The Democrat Hillary Clinton, facing a deeply wounded candidate with one month to go before Election Day, pushed back by saying Trump's lewd comments, caught on a hot mic, merely showed his true self.
"This is who Donald Trump is, and the question for us, the question our country must answer is that this is not who we are."
When Clinton said that it was "awfully good" that someone with Trump's temperament was not leading the nation, he shot back: "Because you'd be in jail."
The opening minutes were tense, with Trump slinging mud even at the two moderators, whom he accused of bias -- it was "one against three" he said -- between a continuous series of interruptions.

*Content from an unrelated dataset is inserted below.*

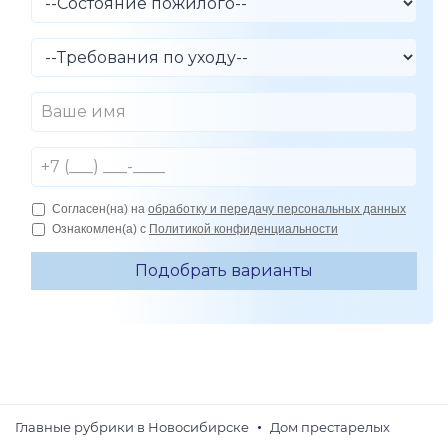
Главные рубрики в Новосибирске
Дом престарелых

The 68-year-old Clinton largely refused to take the bait, saying she took the advice of First Lady Michelle Obama: "when they go low, you go high."
"This is not an ordinary time and this is not an ordinary election," she said appealing directly to voters. 
But, as in the first debate, she also laid a series traps for Trump, prodding him toward admitting he had not paid federal income tax in around two decades.
By accusing Russia of trying to tilt the 2016 presidential election in Trump's favor with a series of email hacks, Clinton forced her rival to contradict the intelligence community, which has also fingered Moscow.
"She doesn't know if it's the Russians doing the hacking. Maybe there is no hacking," he said.
- End game –
Trump faces a make-or-break moment after his crude boasts, which he made in 2005 and which became public Friday, as streams of Republicans have retracted their support for his campaign.
With a campaign based on earning free television air time and little ground game, Trump is dependent on the Republican Party machinery to get out the vote.
Trump needs a dramatic boost if he is to claw back ground against Clinton, who has surged in the polls since their first debate on September 26.
In an extraordinary step, Trump convened a press event just moments before the debate that included several women who accuse former president Clinton of sexual harassment and rape. 
Introduced by Trump as "very courageous women," the invited speakers included Paula Jones, a former government employee in Arkansas who sued Bill Clinton for sexual harassment, and Juanita Broaddrick, also of Arkansas, who claims that Clinton raped her in 1978.